Photo by Tina Fineberg for the New York Times

What a nice story in Sunday’s New York Times Vows section celebrating the wedding of Evan Wolfson and Cheng He. The article rightly describes Evan, as “widely considered to be a key architect of the movement to legalize same-sex marriage.” He’s also a Pittsburgh homeboy and family friend.

I’m sure that like all history, the story behind the fight for marriage equality is more complicated than it sometimes appears and that there have been unknown people in the trenches all along, but Evan is clearly a visionary in this movement. He has been pushing since he was a college student in 1983. It was then, the story says, that he began to understand that “marriage reflected this societal language of commitment and worth, and the law cemented it.”

He wrote his Harvard Law thesis on challenging the laws that barred same sex marriage and in 1993, he founded the Freedom to Marry Coalition and has been at the forefront of this fight ever since.  Oddly, the other leading figure in the early days of this public struggle was another Squirrel Hill homeboy – William (Billy) Rubenstein of the ACLU.

I have always agreed with their principled position and the right to marriage but at first I thought it was an odd cause. I just found the right to marry to be a rather bourgeois battle to wage. Who cares if society grants you their blessing? But now that I have been married 18 years and raised a family myself, I have a more nuanced understanding of both the societal blessings and practical benefits that come with the institution. My own ability to live this great freelance life and stay home on the front lines with the kids while reaping the benefits of Rebecca’s benefits is a classic case in point.

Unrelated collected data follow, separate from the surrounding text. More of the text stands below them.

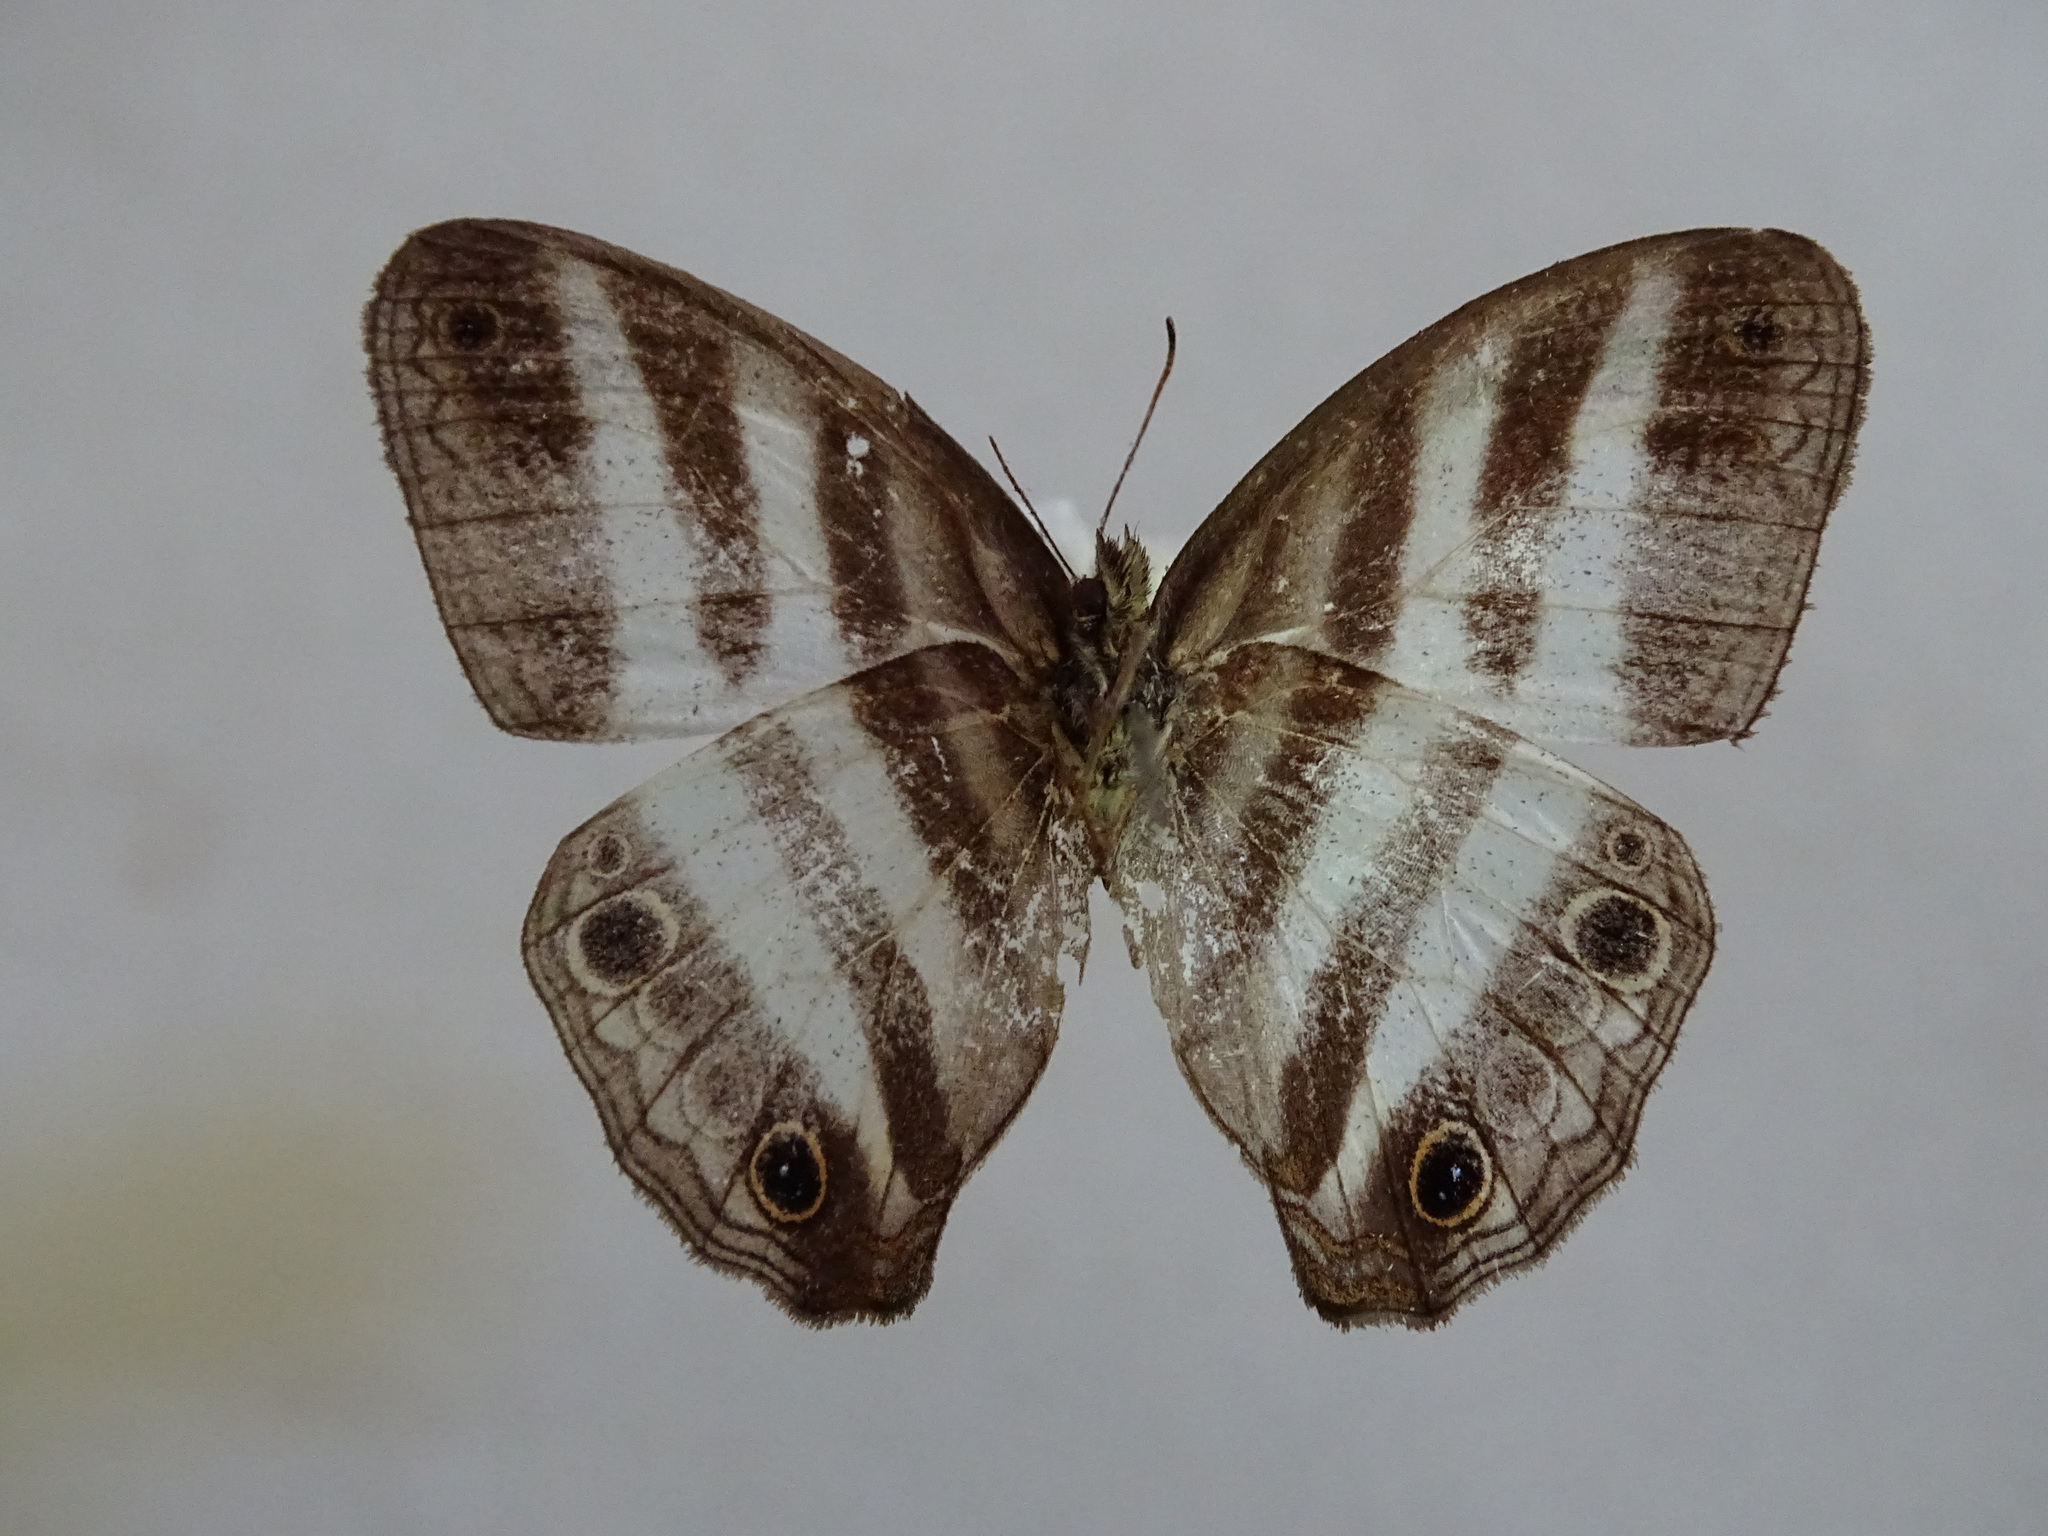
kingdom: Animalia
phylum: Arthropoda
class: Insecta
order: Lepidoptera
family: Nymphalidae
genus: Pareuptychia
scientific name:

As my own understanding of marriage and its impact on relationships as well as other’s perceptions have matured, I have come more and more to realize just bold a visionary Evan has been. This battle also benefits not only same sex couples but our whole society, because I firmly believe that the fabric will be stronger and more resilient when as many people as possible are in dedicated relationships and fighting the good fight to keep their bonds strong and their homes stable.

I have never, ever understood the logic that expanding marriage rights threatens the institution of marriage. It strengthens us all.

I’m proud to know Evan and really, really happy for him and Cheng to have found each other, and to be able to personally benefit from the revolution he has helped usher in. Best wishes to them, and to everyone else who wants to spend their lives with the partner of their choice.